The records:
____________________

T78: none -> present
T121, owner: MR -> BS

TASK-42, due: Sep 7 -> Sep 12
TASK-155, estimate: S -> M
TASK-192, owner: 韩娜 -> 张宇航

____________________

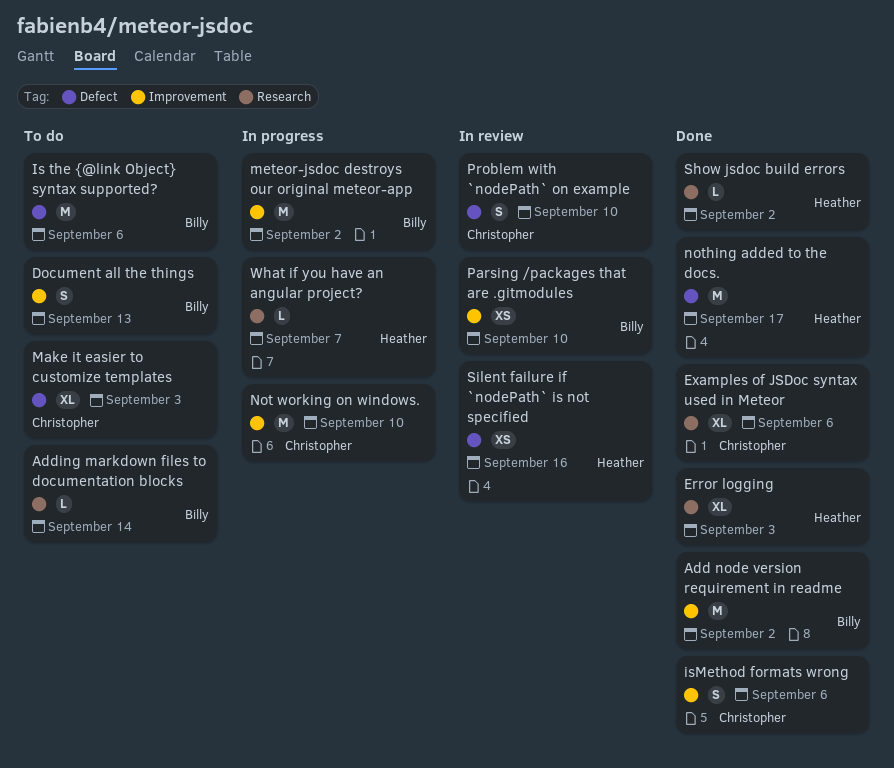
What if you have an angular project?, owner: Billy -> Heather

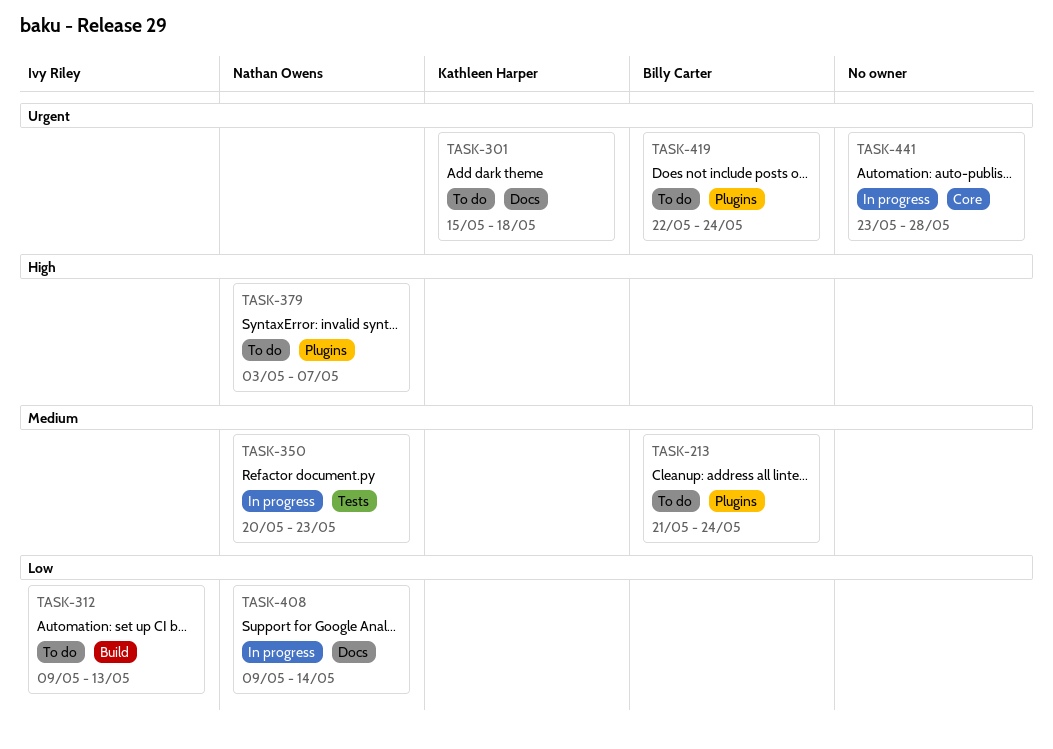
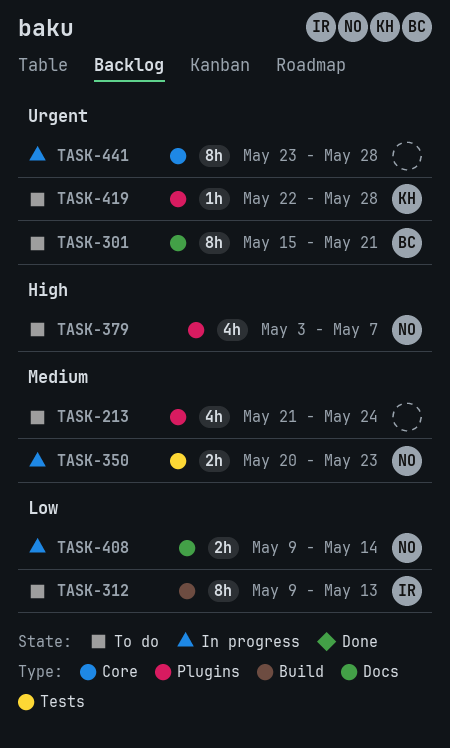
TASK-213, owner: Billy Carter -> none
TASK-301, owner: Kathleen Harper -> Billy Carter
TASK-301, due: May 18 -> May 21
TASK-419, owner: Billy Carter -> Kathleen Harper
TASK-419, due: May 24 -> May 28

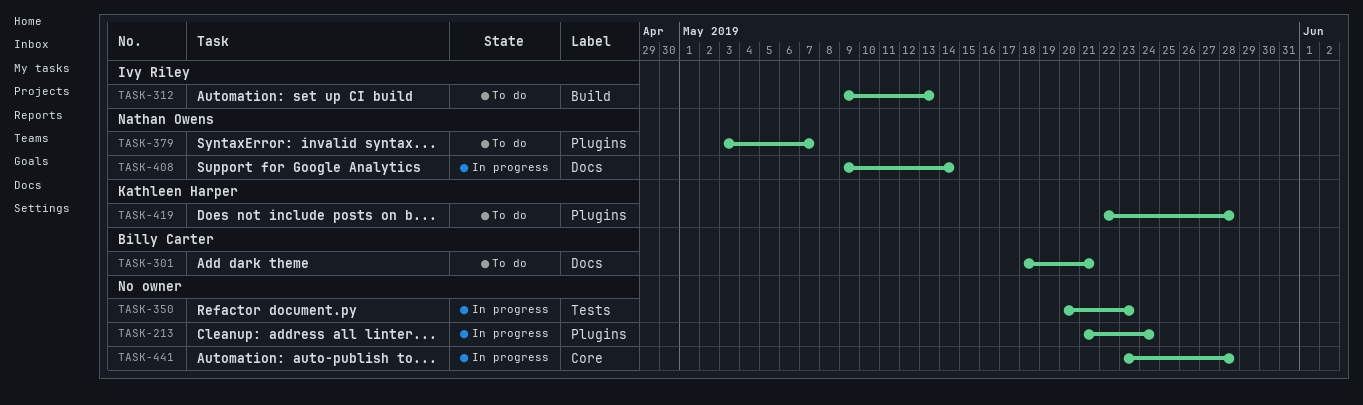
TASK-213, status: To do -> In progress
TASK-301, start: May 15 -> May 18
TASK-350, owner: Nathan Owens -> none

____________________

Directions: Above are some lines. Repeat exactly, and only, those from the line that has "TASK-301, start: May 15 -> May 18" through the line that has "TASK-350, owner: Nathan Owens -> none".

Your response:
TASK-301, start: May 15 -> May 18
TASK-350, owner: Nathan Owens -> none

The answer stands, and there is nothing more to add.